> [TEXT BLOCK]:

-- BEGIN --

# Ripping audio from DVDs?



## Guest

*I've ripped audio from audio and video streams before never directly from a DVD.* Recently, on top of a lengthy list of operas that have only been released in DVD format (Doctor Atomic, Alice In Wonderland, The Minotaur, Faustus, etc...), NEOS finally released the exact tracklists for _Donaueschinger Musiktage 2014_, and it appears that about a third of the works will be released on a DVD. Now, the video will surely be a fine thing to witness, but I couldn't help but be dismayed that one of the tracks I was looking forward to most on this new comp (Steen-Andersen's Piano Concerto) will not be released in mp3 format.

*Does anyone have any experience ripping audio from DVDs? Recommended apps? Helpful comments?*

As a side note, I've never ripped a DVD into a video file either; and if I can do that, I can always extract audio from the video file. So if you have no experience ripping audio from DVDs but do have experience ripping video, please feel free to comment as well.

-- END --

> [STATED EXERCISE A]:
List the operas that the forum post about ripping audio from DVDs names as released only on DVD.
> [STATED EXERCISE B]:
In the forum post about ripping audio from DVDs, why does the poster also welcome comments from people who have only ripped video?
> [STATED EXERCISE C]:
Carry on writing the forum post about ripping audio from DVDs, starting after its final sentence.
The data on this page stands apart from the forum post about ripping audio from DVDs.

> [RECORDED INFORMATION]:

-- BEGIN --

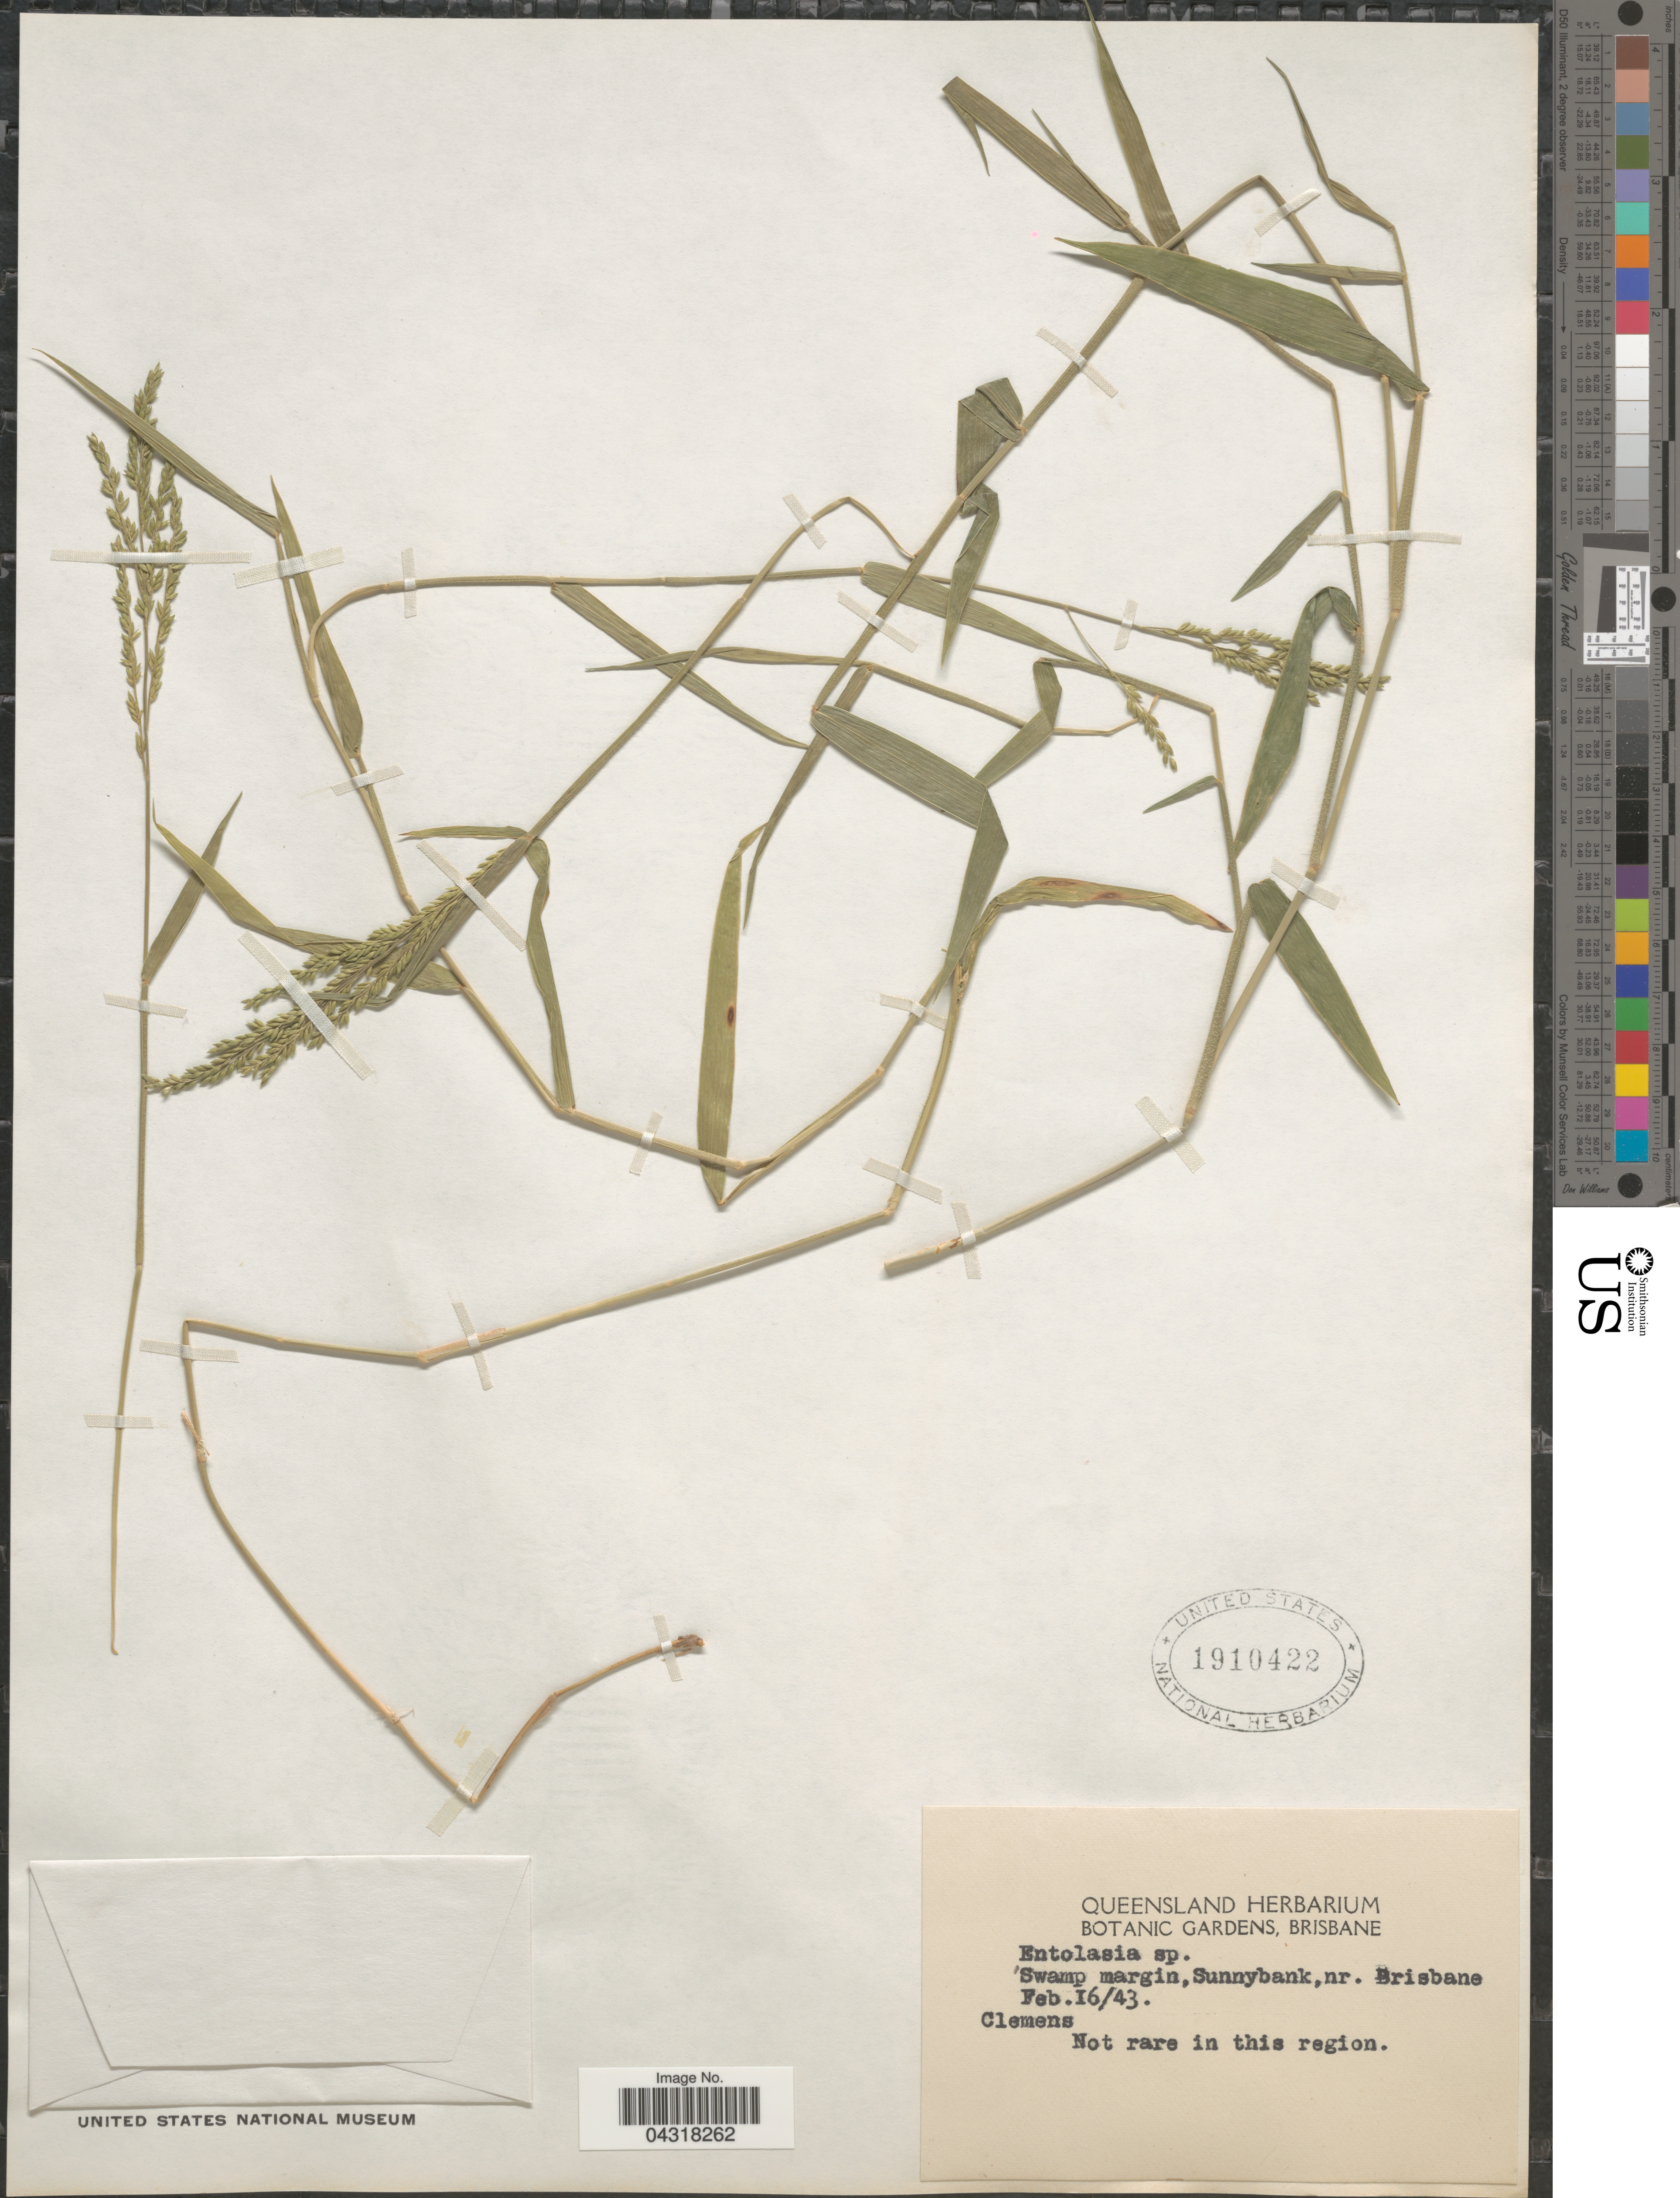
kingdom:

-- END --

> [WRITTEN ANSWER A]:
Doctor Atomic, Alice In Wonderland, The Minotaur, Faustus

> [WRITTEN ANSWER B]:
The poster has never ripped a DVD into a video file either. If that can be done, the audio can always be extracted from the resulting video file, so advice on ripping video would also help.

> [WRITTEN ANSWER C]:
----------



## KenOC

An approach using a free piece of software. I've not done this, so...

http://www.ehow.com/how_5790301_rip-audio-tracks-dvd.html


----------



## Guest

I suppose I could run some tests on my Boulez Ring Cycle...


----------



## SixFootScowl

I use a program called Handbrake to create mkv video files that are about 1/4 the file space of the original DVD disk image. The mkv can be loaded into Audacity sound editor and re-saved as MP3 files, breaking out chunks at appropriate points in the entire work. Sound quality seems to depend on which sound format you pull in on Handbrake from the original DVD, many of which have several selections. May have to experiment a bit.


----------



## Taggart

I've use VLan to extract audio. Has the advantage that you can script the whole thing.

See

https://wiki.videolan.org/Extract_audio/

and

http://www.wikihow.com/Rip-DVD-Audio-to-MP3-Using-VLC-Media-Player

The nice thing is that it will pull audio out in MP3 or FLAC.


----------



## Badinerie

Im still using Mini Disc. My DVD is plugged into my hi fi. I make compilations from the DVD and listen to them on my Portable Mini Disc player. No Computer or awkward software issues experianced.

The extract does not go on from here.